Join us this week as we discuss two very interesting papers, both related to bodily fluids!
Georgia Haire's paper: "White, clear, grayish, yellow, curdy: Vaginal infection, discharge and women’s everyday health in Canada and the United States, 1960s-1990s."
Georgia Haire is a historian of health and medicine and a Postdoctoral Research Fellow on the Pelvic Health and Public Health in Twentieth Century Canada (PH | PH), a Canadian Institutes of Health Research (CIHR) project based at Vancouver Island University. Her strand of the project focuses on experiences of vaginismus in Canada, from the 1960s to the 2000s.
AND
Jennifer Fraser's (very short) piece: “Banding Together; Exploding Apart: Pregnancy Anti-Nausea Wristbands as a Thing and -Ing"

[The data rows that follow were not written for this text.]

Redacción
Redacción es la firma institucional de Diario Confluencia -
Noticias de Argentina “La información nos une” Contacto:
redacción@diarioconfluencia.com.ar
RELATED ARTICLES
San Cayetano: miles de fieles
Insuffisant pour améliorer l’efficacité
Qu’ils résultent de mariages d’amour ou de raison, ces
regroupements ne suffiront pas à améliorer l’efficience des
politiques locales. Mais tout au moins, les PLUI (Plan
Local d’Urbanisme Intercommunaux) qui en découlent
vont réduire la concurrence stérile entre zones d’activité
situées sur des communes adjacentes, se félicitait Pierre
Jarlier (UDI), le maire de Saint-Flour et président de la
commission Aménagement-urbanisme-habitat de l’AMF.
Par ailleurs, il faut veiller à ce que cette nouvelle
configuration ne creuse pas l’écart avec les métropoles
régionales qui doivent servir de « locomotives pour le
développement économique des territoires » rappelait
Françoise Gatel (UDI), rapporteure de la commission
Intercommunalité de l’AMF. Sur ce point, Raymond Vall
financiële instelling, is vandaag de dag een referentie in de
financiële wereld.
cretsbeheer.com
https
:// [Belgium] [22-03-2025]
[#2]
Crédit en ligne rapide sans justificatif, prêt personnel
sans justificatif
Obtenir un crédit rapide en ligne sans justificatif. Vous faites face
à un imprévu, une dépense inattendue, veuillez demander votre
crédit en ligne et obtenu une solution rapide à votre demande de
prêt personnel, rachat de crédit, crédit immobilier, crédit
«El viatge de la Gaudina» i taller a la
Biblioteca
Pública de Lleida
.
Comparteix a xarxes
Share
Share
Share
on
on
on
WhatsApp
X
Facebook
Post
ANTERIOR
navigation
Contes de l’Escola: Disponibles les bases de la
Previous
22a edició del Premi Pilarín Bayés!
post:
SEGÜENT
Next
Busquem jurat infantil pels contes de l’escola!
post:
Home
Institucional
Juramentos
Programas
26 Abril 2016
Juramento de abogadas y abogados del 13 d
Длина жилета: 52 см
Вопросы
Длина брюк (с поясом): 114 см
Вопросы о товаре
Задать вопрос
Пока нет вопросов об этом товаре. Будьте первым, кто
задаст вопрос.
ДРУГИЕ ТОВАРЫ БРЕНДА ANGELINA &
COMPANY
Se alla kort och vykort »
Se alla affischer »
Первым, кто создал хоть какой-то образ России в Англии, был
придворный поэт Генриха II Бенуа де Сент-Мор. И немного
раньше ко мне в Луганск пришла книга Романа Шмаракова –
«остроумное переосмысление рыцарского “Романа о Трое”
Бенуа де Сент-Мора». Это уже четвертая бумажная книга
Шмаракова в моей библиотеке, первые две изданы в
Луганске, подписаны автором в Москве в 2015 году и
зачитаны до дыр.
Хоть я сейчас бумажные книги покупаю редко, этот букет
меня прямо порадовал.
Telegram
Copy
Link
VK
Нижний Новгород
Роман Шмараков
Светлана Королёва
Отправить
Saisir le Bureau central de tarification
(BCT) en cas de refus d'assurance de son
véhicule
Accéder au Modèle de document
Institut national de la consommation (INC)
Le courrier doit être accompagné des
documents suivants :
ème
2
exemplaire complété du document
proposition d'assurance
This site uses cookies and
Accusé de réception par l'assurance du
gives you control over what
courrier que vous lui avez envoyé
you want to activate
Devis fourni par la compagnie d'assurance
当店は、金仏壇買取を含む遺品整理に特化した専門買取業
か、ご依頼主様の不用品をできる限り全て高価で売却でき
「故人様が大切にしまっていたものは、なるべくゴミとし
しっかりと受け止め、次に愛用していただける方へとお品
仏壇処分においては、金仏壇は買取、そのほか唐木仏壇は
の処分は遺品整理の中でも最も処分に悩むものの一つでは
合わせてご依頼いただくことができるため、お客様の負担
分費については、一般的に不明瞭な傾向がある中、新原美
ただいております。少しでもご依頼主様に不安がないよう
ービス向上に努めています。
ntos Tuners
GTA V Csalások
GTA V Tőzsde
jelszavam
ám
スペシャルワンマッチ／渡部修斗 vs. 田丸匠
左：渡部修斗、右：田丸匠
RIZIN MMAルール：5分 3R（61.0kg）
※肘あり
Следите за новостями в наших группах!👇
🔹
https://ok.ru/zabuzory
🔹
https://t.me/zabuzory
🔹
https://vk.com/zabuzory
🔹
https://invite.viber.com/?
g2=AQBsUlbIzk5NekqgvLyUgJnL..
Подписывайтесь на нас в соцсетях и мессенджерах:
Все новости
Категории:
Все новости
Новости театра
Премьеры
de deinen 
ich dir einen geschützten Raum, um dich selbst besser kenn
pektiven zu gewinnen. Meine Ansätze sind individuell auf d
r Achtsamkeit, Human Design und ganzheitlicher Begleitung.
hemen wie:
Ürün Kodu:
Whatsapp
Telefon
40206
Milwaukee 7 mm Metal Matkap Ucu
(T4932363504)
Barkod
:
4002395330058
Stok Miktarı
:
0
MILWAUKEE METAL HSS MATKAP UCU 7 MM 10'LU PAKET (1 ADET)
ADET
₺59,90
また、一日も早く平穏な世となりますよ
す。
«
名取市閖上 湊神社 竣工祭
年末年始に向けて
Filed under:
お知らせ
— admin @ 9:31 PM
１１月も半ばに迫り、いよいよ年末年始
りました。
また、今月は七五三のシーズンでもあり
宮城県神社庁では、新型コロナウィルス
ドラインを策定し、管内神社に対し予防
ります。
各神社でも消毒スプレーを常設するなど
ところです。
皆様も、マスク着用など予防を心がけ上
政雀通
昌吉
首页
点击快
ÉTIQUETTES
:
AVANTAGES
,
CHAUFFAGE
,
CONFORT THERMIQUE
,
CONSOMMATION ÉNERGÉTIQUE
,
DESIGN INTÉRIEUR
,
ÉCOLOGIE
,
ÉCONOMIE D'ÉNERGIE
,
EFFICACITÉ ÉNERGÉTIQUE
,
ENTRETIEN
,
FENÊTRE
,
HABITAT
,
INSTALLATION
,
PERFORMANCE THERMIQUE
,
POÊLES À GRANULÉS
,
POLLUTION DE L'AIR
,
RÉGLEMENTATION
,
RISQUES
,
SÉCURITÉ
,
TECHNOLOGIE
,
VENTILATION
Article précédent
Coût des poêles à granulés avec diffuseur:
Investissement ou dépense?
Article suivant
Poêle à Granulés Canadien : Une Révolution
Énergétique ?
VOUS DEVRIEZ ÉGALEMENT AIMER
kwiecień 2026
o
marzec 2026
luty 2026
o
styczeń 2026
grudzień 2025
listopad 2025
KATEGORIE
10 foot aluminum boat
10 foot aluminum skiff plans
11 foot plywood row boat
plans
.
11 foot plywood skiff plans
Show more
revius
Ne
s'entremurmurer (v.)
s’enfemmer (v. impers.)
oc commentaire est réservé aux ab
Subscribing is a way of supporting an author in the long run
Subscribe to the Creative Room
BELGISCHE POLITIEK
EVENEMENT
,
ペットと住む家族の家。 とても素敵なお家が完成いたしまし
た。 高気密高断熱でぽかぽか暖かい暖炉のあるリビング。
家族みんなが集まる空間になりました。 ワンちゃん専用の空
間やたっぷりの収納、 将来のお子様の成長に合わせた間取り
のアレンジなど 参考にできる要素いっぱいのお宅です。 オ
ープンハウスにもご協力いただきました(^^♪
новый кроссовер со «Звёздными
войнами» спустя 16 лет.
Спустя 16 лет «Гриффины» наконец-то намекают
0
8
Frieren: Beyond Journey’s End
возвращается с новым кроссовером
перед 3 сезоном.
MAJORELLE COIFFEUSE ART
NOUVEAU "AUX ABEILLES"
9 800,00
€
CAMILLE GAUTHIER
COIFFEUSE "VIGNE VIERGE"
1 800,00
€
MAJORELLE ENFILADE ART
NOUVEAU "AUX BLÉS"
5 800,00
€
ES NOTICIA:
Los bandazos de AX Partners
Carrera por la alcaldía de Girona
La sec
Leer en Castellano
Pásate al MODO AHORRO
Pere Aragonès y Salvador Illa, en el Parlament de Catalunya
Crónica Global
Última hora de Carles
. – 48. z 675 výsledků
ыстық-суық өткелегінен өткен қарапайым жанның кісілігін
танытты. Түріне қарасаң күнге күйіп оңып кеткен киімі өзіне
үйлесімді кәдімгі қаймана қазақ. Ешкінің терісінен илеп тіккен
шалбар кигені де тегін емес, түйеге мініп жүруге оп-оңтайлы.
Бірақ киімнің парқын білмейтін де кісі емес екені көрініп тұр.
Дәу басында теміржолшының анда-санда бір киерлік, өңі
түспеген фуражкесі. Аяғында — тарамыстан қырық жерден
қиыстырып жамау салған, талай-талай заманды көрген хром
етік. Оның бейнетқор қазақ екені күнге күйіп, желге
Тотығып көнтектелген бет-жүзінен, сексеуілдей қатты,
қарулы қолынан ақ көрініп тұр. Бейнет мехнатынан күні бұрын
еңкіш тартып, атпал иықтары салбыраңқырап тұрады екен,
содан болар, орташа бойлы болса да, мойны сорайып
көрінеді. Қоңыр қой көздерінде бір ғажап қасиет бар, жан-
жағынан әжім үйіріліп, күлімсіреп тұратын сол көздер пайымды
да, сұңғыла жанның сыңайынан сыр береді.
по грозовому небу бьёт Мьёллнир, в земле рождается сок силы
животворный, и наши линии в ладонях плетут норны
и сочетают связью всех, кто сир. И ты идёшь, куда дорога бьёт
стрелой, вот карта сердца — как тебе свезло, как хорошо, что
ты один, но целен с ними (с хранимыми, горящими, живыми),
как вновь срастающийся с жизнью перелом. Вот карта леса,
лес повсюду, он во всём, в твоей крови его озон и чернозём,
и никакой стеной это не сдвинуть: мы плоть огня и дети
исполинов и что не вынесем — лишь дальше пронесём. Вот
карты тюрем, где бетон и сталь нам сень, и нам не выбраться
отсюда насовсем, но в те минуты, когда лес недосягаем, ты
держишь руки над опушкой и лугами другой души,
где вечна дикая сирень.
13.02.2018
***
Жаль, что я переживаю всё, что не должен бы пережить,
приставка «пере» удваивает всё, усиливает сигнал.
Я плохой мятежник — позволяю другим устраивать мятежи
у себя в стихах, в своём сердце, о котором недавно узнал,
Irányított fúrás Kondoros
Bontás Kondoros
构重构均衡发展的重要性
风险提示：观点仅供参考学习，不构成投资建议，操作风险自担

Jennifer Fraser is an interdisciplinary historian of health and medicine whose research investigates the politics of epidemiological knowledge production from global north and global south perspectives. This piece arose from work done as an Associated Medical Services Postdoctoral Fellow at Vancouver Island University. Currently, she is a Research Associate in King’s College London’s Department of Global Health and Social Medicine as part of the Wellcome Trust-funded project “Cartographies of Cancer: Epidemiologists and Malignancies in Sub-Saharan Africa.”
This week we will also discuss the future of the working group as well as next steps in terms of written outputs.